• **REQUIRED ACTION**:
Show each line of the data below that has the string "Leptin" in it.

• **Collected data**:

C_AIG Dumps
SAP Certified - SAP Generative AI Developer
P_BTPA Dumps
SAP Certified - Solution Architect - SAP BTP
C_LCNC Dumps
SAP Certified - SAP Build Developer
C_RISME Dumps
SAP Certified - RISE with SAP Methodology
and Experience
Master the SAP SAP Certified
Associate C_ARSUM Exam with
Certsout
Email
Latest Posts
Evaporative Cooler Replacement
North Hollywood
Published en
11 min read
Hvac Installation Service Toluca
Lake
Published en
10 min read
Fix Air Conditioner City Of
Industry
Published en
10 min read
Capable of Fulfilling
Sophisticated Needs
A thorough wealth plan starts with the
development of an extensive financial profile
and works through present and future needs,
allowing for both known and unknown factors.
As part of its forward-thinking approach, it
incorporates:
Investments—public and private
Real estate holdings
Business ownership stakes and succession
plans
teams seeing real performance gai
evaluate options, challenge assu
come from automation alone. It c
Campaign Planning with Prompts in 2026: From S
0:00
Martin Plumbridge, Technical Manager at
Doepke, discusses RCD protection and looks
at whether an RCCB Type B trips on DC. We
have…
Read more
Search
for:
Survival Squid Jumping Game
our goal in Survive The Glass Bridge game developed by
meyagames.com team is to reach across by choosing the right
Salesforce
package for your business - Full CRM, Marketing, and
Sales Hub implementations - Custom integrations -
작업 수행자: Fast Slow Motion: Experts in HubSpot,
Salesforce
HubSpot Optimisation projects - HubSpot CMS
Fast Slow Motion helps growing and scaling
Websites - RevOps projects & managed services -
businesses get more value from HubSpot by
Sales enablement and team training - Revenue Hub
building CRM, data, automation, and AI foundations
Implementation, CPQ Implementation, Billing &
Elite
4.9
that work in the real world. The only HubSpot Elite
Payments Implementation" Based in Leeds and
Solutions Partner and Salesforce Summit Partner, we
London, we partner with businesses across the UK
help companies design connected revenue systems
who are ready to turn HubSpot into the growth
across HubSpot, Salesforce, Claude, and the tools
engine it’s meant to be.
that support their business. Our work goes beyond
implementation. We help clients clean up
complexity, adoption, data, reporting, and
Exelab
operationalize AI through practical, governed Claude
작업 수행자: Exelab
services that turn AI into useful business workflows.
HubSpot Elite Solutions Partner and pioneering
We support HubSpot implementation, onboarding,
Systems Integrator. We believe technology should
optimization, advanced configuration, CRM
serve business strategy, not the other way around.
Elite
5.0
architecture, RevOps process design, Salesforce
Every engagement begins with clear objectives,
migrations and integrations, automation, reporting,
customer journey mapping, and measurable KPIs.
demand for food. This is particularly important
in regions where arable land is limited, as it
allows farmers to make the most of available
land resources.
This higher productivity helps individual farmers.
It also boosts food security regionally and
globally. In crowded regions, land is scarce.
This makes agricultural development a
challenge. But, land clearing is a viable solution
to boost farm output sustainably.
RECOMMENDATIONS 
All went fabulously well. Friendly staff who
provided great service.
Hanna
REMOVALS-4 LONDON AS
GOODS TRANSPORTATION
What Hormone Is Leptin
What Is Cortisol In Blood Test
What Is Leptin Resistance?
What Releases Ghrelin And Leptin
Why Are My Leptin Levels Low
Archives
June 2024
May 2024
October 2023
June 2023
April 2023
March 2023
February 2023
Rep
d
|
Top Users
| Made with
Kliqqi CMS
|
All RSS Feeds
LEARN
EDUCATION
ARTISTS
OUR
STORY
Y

• **TASK RESPONSE**:
What Hormone Is Leptin
What Is Leptin Resistance?
What Releases Ghrelin And Leptin
Why Are My Leptin Levels Low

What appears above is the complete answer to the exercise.